Taking a breath, the dugong dived, pumping its tail up and down like a dolphin. It was wary of the human in the water but showed no sign of being alarmed. Dugong and D’Souza spent the whole day in the water watching each other even as one couldn’t stop stuffing its face.

It’s not often that one’s first encounter with an uncommon animal lasts that long. The next day, D’Souza stood on the beach, watching the calm sea surface for Alpha’s snout to stick out and take a sharp breath of air. Once she located it, she swam out and spent the day observing what it did — continually grazing. It repeated the same behaviour not only the day after but also every day for a fortnight. Instead of naming the young male for his gluttony, she chose the neutral Alpha. Then it was time to move on. She was doing a pilot study of dugongs across the island chain, and there were many seagrass beds to cover and more dugongs to encounter.

Mysterious creature

As a teenager, D’Souza had set her heart on becoming a marine biologist, but she hadn’t planned to study mammals like dugongs.
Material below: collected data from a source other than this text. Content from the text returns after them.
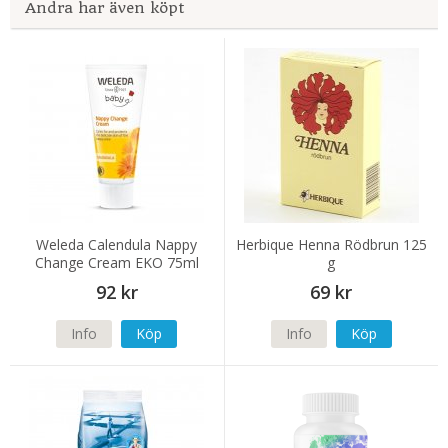
Andra har även köpt
Weleda Calendula Nappy
Herbique Henna Rödbrun 125
Change Cream EKO 75ml
g
92 kr
69 kr
Info
Köp
Info
Köp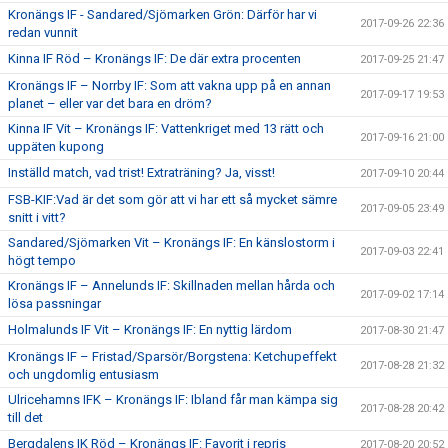
Kronängs IF - Sandared/Sjömarken Grön: Därför har vi
2017-09-26 22:36
redan vunnit
Kinna IF Röd – Kronängs IF: De där extra procenten
2017-09-25 21:47
Kronängs IF – Norrby IF: Som att vakna upp på en annan
2017-09-17 19:53
planet – eller var det bara en dröm?
Kinna IF Vit – Kronängs IF: Vattenkriget med 13 rätt och
2017-09-16 21:00
uppäten kupong
Inställd match, vad trist! Extraträning? Ja, visst!
2017-09-10 20:44
FSB-KIF:Vad är det som gör att vi har ett så mycket sämre
2017-09-05 23:49
snitt i vitt?
Sandared/Sjömarken Vit – Kronängs IF: En känslostorm i
2017-09-03 22:41
högt tempo
Kronängs IF – Annelunds IF: Skillnaden mellan hårda och
2017-09-02 17:14
lösa passningar
Holmalunds IF Vit – Kronängs IF: En nyttig lärdom
2017-08-30 21:47
Kronängs IF – Fristad/Sparsör/Borgstena: Ketchupeffekt
2017-08-28 21:32
och ungdomlig entusiasm
Ulricehamns IFK – Kronängs IF: Ibland får man kämpa sig
2017-08-28 20:42
till det
Bergdalens IK Röd – Kronängs IF: Favorit i repris
2017-08-20 20:52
She wanted to research the elusive and mythical coelacanth, a fish found alive after scientists thought it had gone extinct millions of years ago.
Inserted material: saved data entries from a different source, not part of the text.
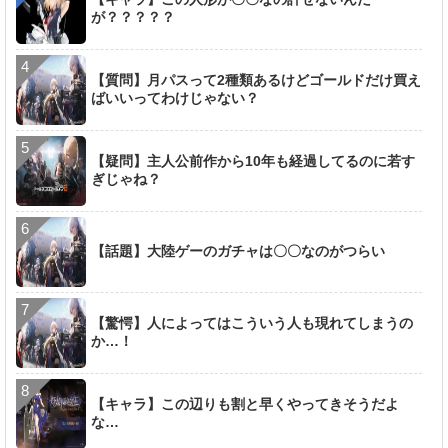
が？？？？？
【質問】月パスって2種類あるけどゴールドだけ買え
ばいいってわけじゃない？
【疑問】主人公前作から10年も経過してるのに若す
ぎじゃね？
【話題】大陸ゲーのガチャは〇〇なのがつらい
【驚愕】人によってはこういう人も現れてしまうの
か…！
【キャラ】この辺りも割と早くやってきそうだよ
な…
D’Souza didn’t go to the islands to study the enigmatic fish since none has been found there. She went in 2005 to assess the status of coral reefs after the tsunami. When divers and fishermen talked about this huge, mysterious underwater animal that surfaced to breathe air, she was fascinated. She didn’t know that dugongs lived in those waters or that nobody had studied them in the Andamans. She went back after two years to fill that gap.

D’Souza swam for days around the seagrass beds where divers and fishermen said they had seen dugongs before her sudden unexpected meeting with Alpha. Then she went to Neil Island, where she met Luna.

Unlike Alpha, Luna, named for a crescent-shaped scar, was curious and bold. It followed D’Souza but maintained its distance. If she changed direction, so did the dugong. This one quickly became D’Souza’s favourite, but she was careful not to take liberties with the wild animal. She thought its familiarity with divers and snorkellers accounted for its inquisitiveness. Over the following 15 days, she observed its behaviour. If Alpha spent all his time grazing, Luna relaxed and slept.

Most of the other dugongs, however, were not such clearly recognisable individuals. They disappeared in a swirl of water as soon as they spotted the boat. But that didn’t hamper D’Souza. She found other ways of studying the shy creatures. Working with a network of divers and fishermen, she estimated the total population of dugongs in the entire island chain to be 22. She missed several areas such as the Jarawa Tribal Reserve, so she acknowledges the number is an underestimate. The low number might seem shocking, but the waters around the islands never teemed with dugongs historically. The small and scattered beds of seagrass ensured that.

Like children

While interviewing fishermen, D’Souza occasionally heard one admit to hunting dugongs for its tasty meat. Rather than become emotional, she appealed to them with facts. “We can eat something else,” she said. “But if we eat even one of them, it affects their [already low] population.” When they learned young dugongs needed their mothers for 18 months before they could survive on their own, they were touched.

Entanglements were another problem. D’Souza had seen two dugongs around North Andaman that disappeared, victims of accidental drowning in fishing nets. She encouraged fishermen to release any that got tangled in their gear and to slow the speed of their crafts when dugongs were nearby.

Despite being surrounded by the sea, most children in the Andamans hadn’t seen the creature. She showed them photographs and films, and talked about the animal with “the body of a dolphin and the face of a pig” that has a calf only once in five to seven years. D’Souza hopes to share her fascination for dugongs and perhaps turn people into their guardians.

How does she maintain hope when the marine mammal’s numbers are so low? D’Souza says although they are slow breeders, she’s seen three pairs of mothers and calves. “It shows the [Andaman] population is not isolated and that gives me a lot of hope.”

The writer is not a conservationista but many creatures share her home for reasons she is yet to discover.